Document text
····················

This animated musical short — released in late November by the U.K-based Aardman Animations, the studio behind Wallace and Gromit — follows the story of a young bird who is raised by a family of mice burglars. As she grows older and comes out of her shell, she learns that her differences make her a liability to her family. Making it her mission to prove that she can fit in with the rest of the mice, she teams up with a magpie to steal a sparkly Christmas tree topper and ends up discovering who she really is along the way.

The Windshield Wiper

Smoking an entire pack of cigarettes, a man sits at a café and asks himself, “What is love?” Through a series of vignettes, animated short The Windshield Wiper explores the answer to this question. The film is written, directed, and designed by Alberto Mielgo, a Spanish, Emmy Award-winning filmmaker.

····················

Listed entries
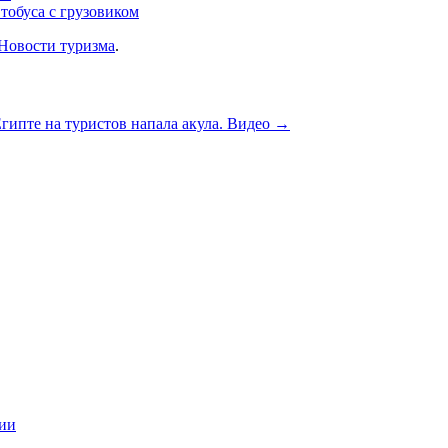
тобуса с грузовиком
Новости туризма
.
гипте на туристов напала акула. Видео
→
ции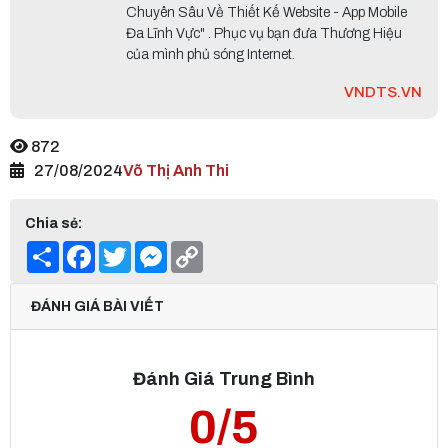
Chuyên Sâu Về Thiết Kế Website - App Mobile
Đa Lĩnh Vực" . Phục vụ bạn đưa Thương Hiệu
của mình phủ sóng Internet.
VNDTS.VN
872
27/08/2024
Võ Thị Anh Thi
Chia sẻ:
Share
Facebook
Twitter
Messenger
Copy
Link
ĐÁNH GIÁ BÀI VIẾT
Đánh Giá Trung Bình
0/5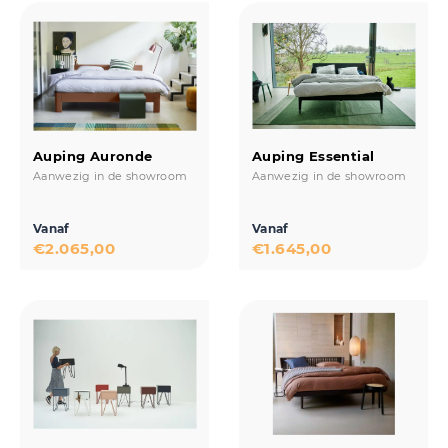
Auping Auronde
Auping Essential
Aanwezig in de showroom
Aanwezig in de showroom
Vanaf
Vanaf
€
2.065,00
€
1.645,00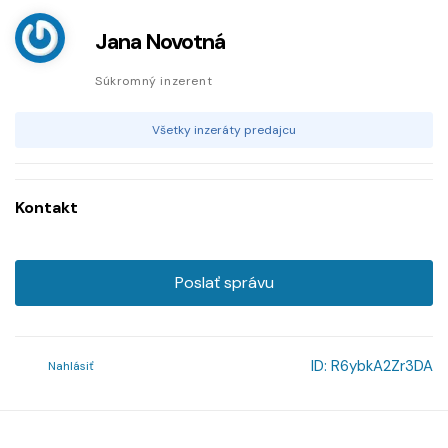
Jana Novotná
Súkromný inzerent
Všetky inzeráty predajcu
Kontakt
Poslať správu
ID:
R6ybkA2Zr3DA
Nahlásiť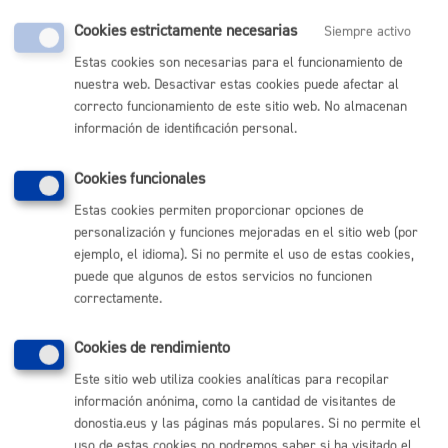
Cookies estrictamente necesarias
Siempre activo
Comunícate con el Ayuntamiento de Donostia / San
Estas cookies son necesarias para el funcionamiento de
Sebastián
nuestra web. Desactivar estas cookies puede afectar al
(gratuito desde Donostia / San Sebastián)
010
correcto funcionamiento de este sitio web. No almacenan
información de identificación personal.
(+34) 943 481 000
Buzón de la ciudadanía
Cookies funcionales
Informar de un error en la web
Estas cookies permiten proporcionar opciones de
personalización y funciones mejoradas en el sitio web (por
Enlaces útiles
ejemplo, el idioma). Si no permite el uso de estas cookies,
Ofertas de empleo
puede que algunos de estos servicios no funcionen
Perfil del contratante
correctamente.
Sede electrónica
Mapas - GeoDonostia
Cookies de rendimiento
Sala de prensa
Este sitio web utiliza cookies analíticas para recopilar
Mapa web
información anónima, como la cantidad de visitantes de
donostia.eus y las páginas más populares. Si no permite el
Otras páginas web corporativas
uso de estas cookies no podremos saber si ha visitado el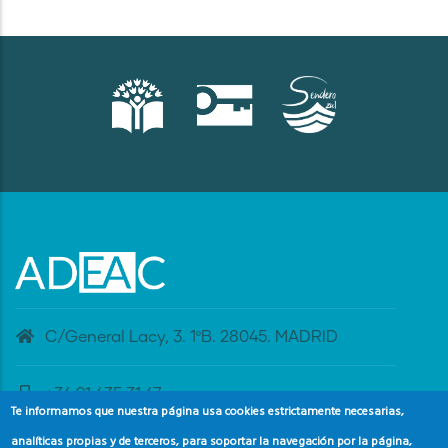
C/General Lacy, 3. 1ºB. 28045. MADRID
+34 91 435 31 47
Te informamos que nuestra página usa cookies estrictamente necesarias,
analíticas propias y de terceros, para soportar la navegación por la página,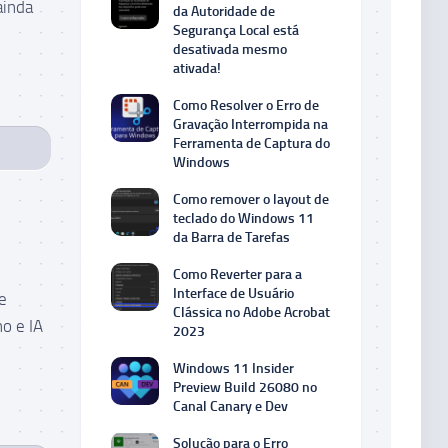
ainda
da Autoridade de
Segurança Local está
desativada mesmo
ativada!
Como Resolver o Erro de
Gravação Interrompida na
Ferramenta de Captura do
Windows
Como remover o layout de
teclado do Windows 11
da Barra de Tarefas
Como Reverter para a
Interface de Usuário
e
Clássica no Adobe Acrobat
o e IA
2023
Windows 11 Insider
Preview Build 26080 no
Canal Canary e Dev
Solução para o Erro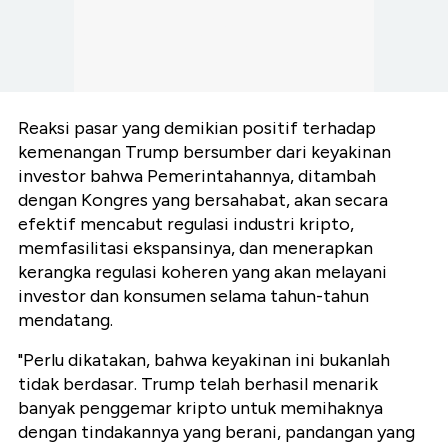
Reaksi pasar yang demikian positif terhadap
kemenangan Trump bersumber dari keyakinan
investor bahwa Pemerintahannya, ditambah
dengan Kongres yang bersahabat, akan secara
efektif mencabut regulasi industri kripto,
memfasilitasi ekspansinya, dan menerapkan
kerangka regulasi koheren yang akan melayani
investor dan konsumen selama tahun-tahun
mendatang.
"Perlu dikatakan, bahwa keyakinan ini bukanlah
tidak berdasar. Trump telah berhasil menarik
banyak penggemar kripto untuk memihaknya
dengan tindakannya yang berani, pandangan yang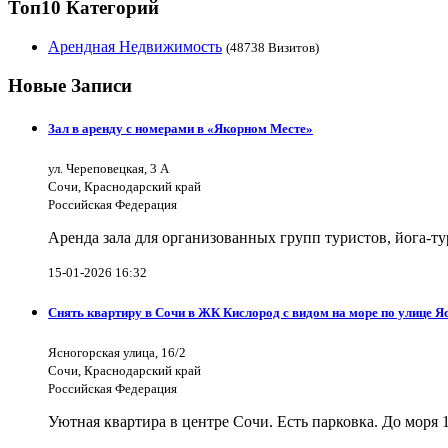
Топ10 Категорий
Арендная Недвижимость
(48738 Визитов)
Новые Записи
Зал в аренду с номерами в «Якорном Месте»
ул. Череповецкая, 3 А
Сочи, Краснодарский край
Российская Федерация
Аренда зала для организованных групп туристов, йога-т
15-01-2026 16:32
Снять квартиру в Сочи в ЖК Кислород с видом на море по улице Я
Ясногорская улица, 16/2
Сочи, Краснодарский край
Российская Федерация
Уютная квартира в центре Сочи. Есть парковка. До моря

····················

Task 1
Rewrite the paragraph in the film descriptions that begins "This animated musical short" as a short list that keeps its main facts.
Task 2
According to the film descriptions, who wrote, directed, and designed The Windshield Wiper?
Task 3
Give the film descriptions again from "Smoking an entire" to "Emmy Award-winning filmmaker.", substituting "scenes" for "vignettes".

Answer space 1
- Aardman Animations, the U.K.-based studio behind Wallace and Gromit, released this animated musical short in late November.
- It follows a young bird raised by a family of mice burglars.
- As she grows up and comes out of her shell, she learns that her differences make her a liability to her family.
- To prove she can fit in with the mice, she teams up with a magpie to steal a sparkly Christmas tree topper.
- Along the way, she discovers who she really is.

Answer space 2
Alberto Mielgo, a Spanish, Emmy Award-winning filmmaker.

Answer space 3
Smoking an entire pack of cigarettes, a man sits at a café and asks himself, “What is love?” Through a series of scenes, animated short The Windshield Wiper explores the answer to this question. The film is written, directed, and designed by Alberto Mielgo, a Spanish, Emmy Award-winning filmmaker.